[Body or hand keypoint data]
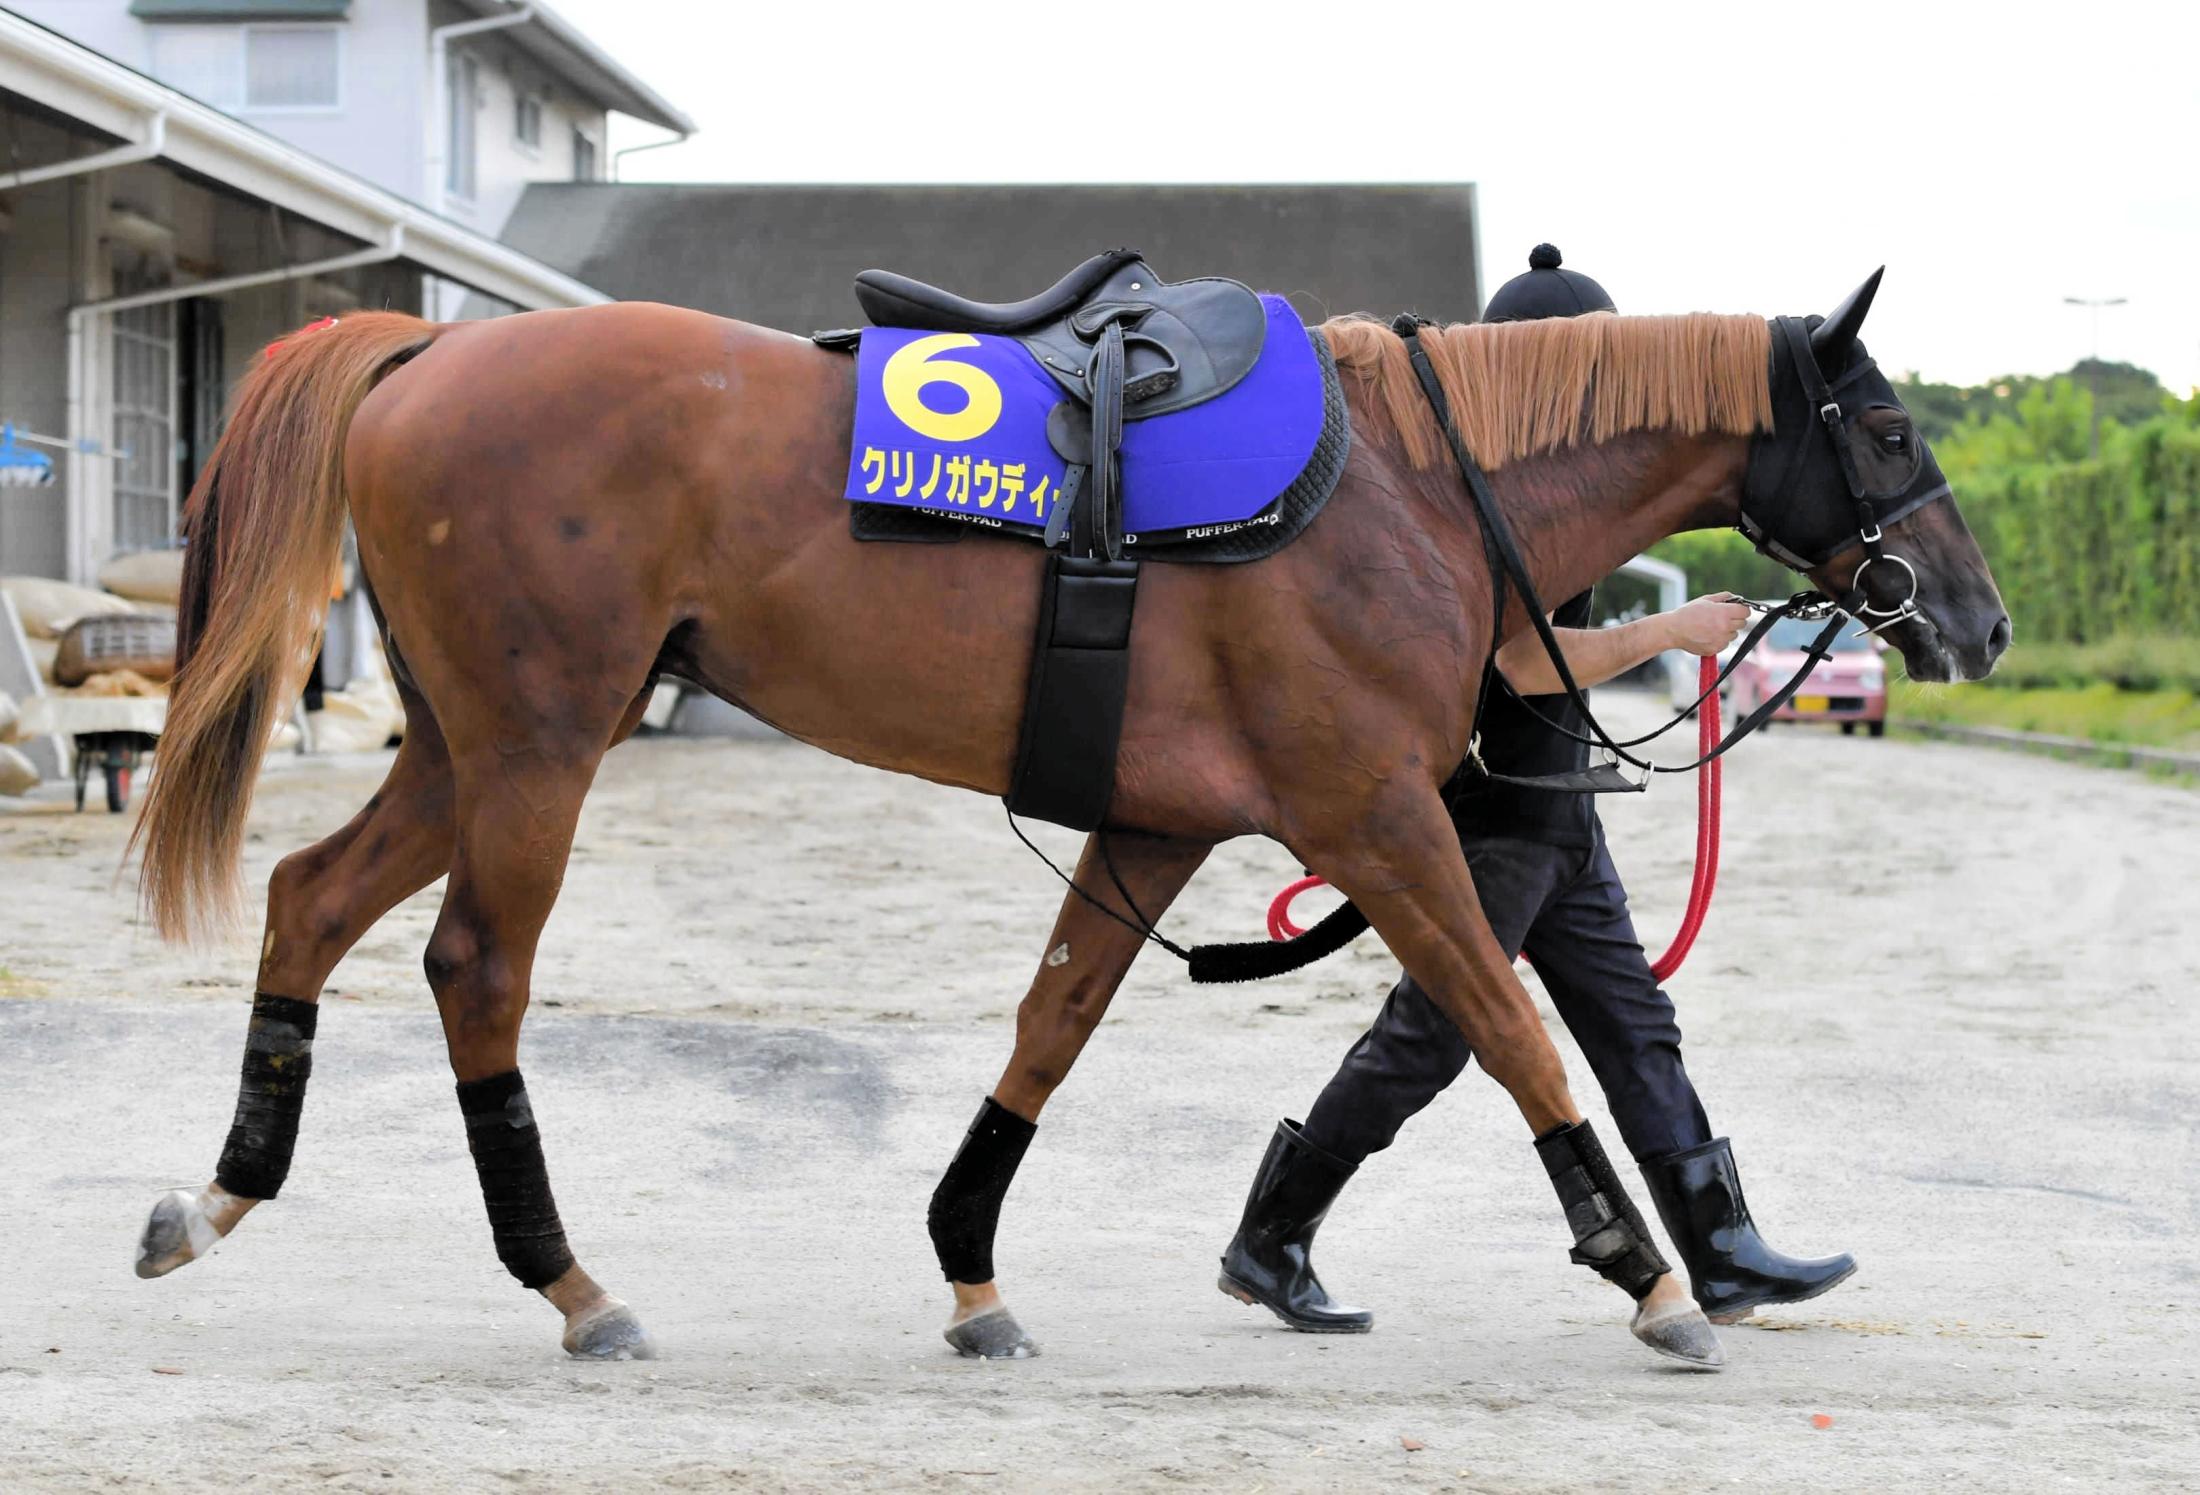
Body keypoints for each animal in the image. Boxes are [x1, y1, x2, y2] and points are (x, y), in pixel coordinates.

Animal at [128, 268, 2006, 1363]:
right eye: (1884, 424)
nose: (1978, 619)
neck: (1405, 486)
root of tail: (435, 344)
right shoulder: (1380, 817)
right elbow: (1510, 1020)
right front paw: (1648, 1269)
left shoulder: (1155, 826)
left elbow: (1053, 1027)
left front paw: (972, 1265)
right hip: (539, 743)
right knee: (476, 970)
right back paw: (569, 1282)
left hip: (464, 744)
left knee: (309, 898)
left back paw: (216, 1195)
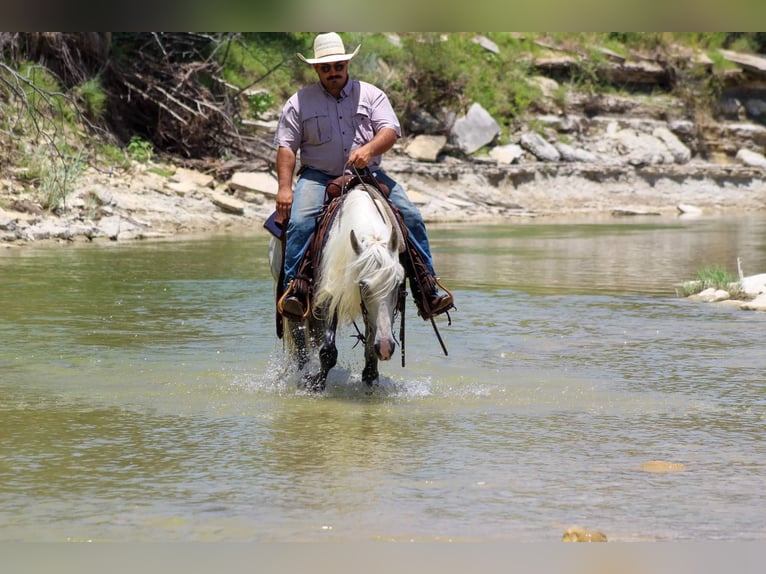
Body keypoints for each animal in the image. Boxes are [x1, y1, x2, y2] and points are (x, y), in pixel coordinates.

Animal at [269, 183, 406, 392]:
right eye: (362, 284)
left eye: (398, 284)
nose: (385, 348)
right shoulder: (329, 296)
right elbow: (328, 351)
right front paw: (314, 384)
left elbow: (369, 350)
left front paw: (370, 381)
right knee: (299, 336)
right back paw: (302, 373)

:: What the task asks ::
Write out, word for word, the line containing "right knee: (476, 970)" and each line after it to the end of the data, and nothing more. Drop the pictures.

:: Exercise result ::
right knee: (476, 970)
right back paw: (569, 1282)
left hip: (464, 744)
left knee: (309, 898)
left back paw: (216, 1195)
Body keypoints for each animal in the image. Boxes are [x1, y1, x2, y2] and points are (x, y), in pixel coordinates.

Animal at [269, 183, 406, 392]:
right eye: (362, 284)
left eye: (398, 284)
nose: (385, 348)
right shoulder: (329, 296)
right elbow: (328, 351)
right front paw: (314, 384)
left elbow: (369, 350)
left front paw: (370, 381)
right knee: (299, 336)
right back paw: (302, 373)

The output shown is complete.